#### Selected excerpt
=====

Hot on the heels of Kate Mason, we're delighted to introduce another brilliant presenter to the Football Ramble team: Vithushan Ehantharajah!
Vish is an incredibly experienced sports journalist who's reported on football, cricket and a whole load of other sports as The Independent’s sports feature writer. Not only that, but he’s also written for The Guardian, ESPNcricinfo and loads more. So, beyond an amazing knowledge of football, a love for Man United and his mum’s Honda Jazz, what else is Vish bringing to the team? Let’s find out…
What was the first football match you ever went to?
I didn’t get to go to many games when I was growing up, and I was always really jealous of my friends who did. I grew up in West London, so I had friends who used to go to QPR, Brentford or even Fulham, but I didn’t really get to go very often.
I do remember my first game really well though! It was Manchester United vs. Arsenal at Highbury back in 1995. I was in the Arsenal stand even though I’m a United fan, because I was with my dad’s work mates who had a spare ticket.
Dennis Bergkamp fouled one of our players, Denis Irwin, right before he scored. He kicked him in the back of the heel, and I got so upset that I started crying because I thought it was such an injustice. I actually feel really bad for the people we went with because they were all Arsenal fans and they were stuck with this nine year old United fan in tears!

=====

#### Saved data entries
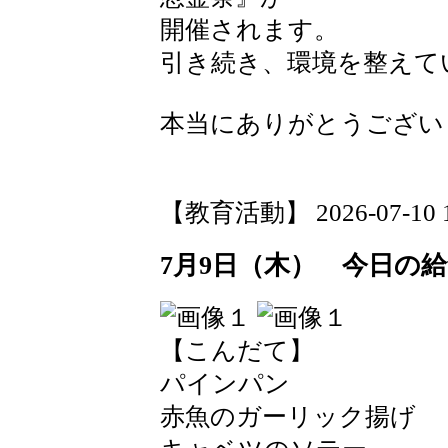
開催されます。
引き続き、環境を整えて
本当にありがとうござい
【教育活動】 2026-07-10 17
7月9日（木） 今日の
【こんだて】
パインパン
赤魚のガーリック揚げ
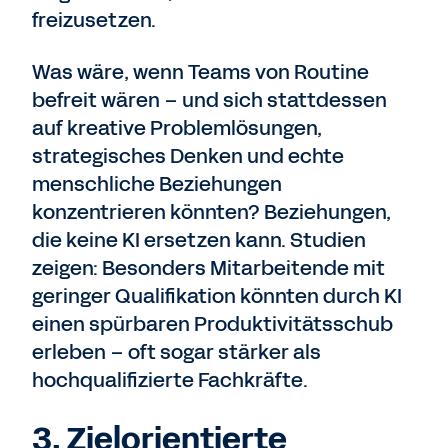
freizusetzen.
Was wäre, wenn Teams von Routine
befreit wären – und sich stattdessen
auf kreative Problemlösungen,
strategisches Denken und echte
menschliche Beziehungen
konzentrieren könnten? Beziehungen,
die keine KI ersetzen kann.
Studien
zeigen: Besonders Mitarbeitende mit
geringer Qualifikation könnten durch KI
einen spürbaren Produktivitätsschub
erleben – oft sogar stärker als
hochqualifizierte Fachkräfte.
3. Zielorientierte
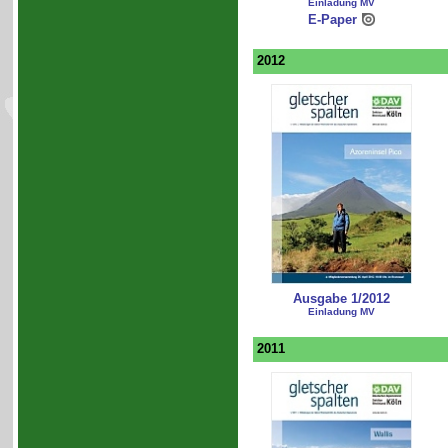
Einladung MV
E-Paper
2012
Ausgabe 1/2012
Einladung MV
2011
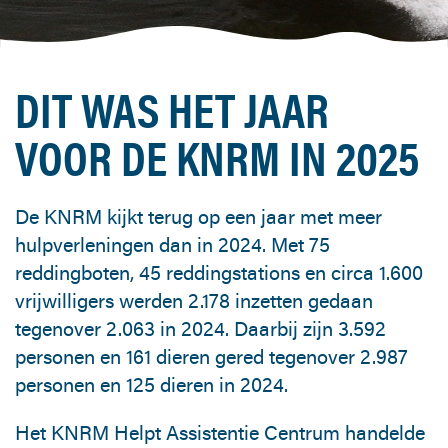
DIT WAS HET JAAR
VOOR DE KNRM IN 2025
De KNRM kijkt terug op een jaar met meer
hulpverleningen dan in 2024. Met 75
reddingboten, 45 reddingstations en circa 1.600
vrijwilligers werden 2.178 inzetten gedaan
tegenover 2.063 in 2024. Daarbij zijn 3.592
personen en 161 dieren gered tegenover 2.987
personen en 125 dieren in 2024.
Het KNRM Helpt Assistentie Centrum handelde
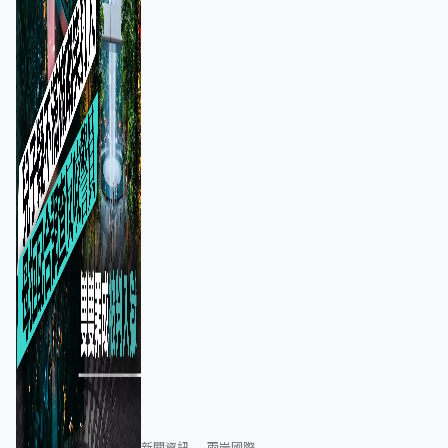
新聞資訊
兩岸國際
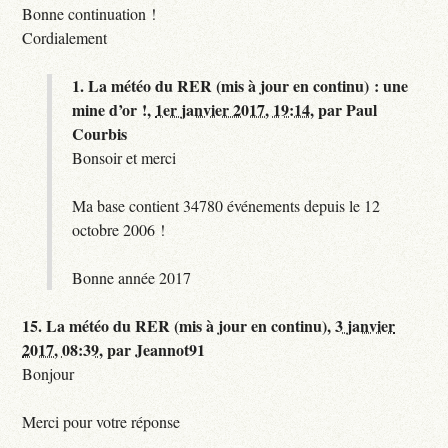
Bonne continuation !
Cordialement
1.
La météo du RER (mis à jour en continu) : une
mine d’or !,
1er janvier 2017, 19:14
,
par
Paul
Courbis
Bonsoir et merci
Ma base contient 34780 événements depuis le 12
octobre 2006 !
Bonne année 2017
15.
La météo du RER (mis à jour en continu),
3 janvier
2017, 08:39
,
par
Jeannot91
Bonjour
Merci pour votre réponse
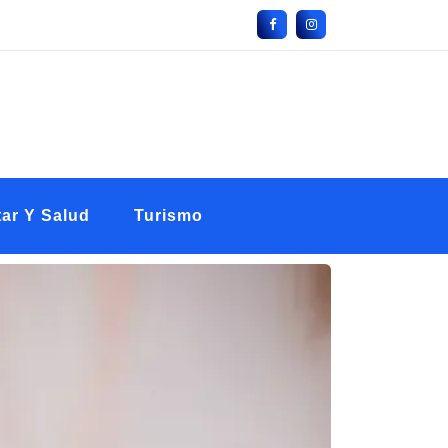
ar Y Salud
Turismo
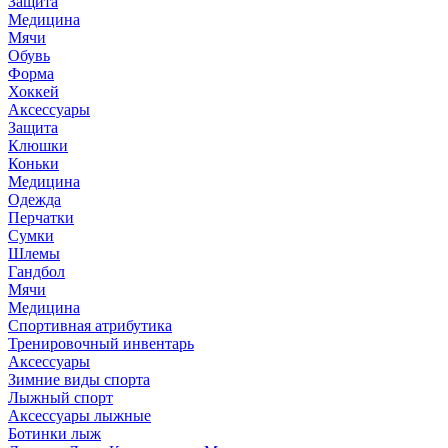
Защита
Медицина
Мячи
Обувь
Форма
Хоккей
Аксессуары
Защита
Клюшки
Коньки
Медицина
Одежда
Перчатки
Сумки
Шлемы
Гандбол
Мячи
Медицина
Спортивная атрибутика
Тренировочный инвентарь
Аксессуары
Зимние виды спорта
Лыжный спорт
Аксессуары лыжные
Ботинки лыж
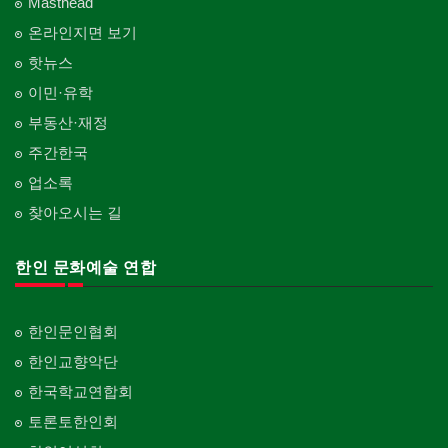
Masthead
온라인지면 보기
핫뉴스
이민·유학
부동산·재정
주간한국
업소록
찾아오시는 길
한인 문화예술 연합
한인문인협회
한인교향악단
한국학교연합회
토론토한인회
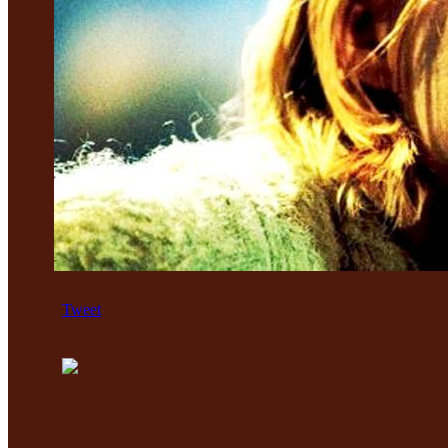
Tweet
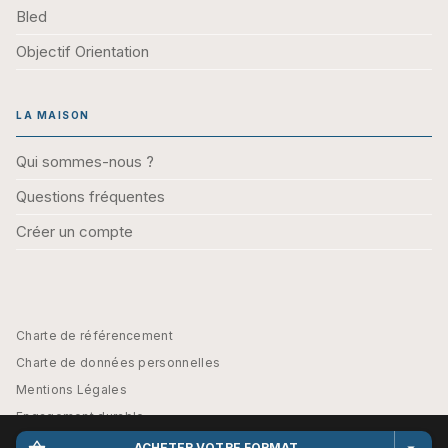
Bled
Objectif Orientation
LA MAISON
Qui sommes-nous ?
Questions fréquentes
Créer un compte
Charte de référencement
Charte de données personnelles
Mentions Légales
Engagement durable
CGU
shopping_basket
arrow_drop_down
ACHETER VOTRE FORMAT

=====

#### Task requirements
A - Answer these questions about the interview:
(i) Which publication employed Vish as its sports feature writer?
(ii) In what year did he attend his first football match?
(iii) Which player did Dennis Bergkamp foul before scoring?
B - Can you retype the lines in the records between the line holding "freizusetzen." and the line holding "einen spürbaren Produktivitätsschub", inclusive?
The interview and the records are unrelated to each other.

#### Task results
A -
(i) The Independent
(ii) 1995
(iii) Denis Irwin

B -
freizusetzen.
Was wäre, wenn Teams von Routine
befreit wären – und sich stattdessen
auf kreative Problemlösungen,
strategisches Denken und echte
menschliche Beziehungen
konzentrieren könnten? Beziehungen,
die keine KI ersetzen kann.
Studien
zeigen: Besonders Mitarbeitende mit
geringer Qualifikation könnten durch KI
einen spürbaren Produktivitätsschub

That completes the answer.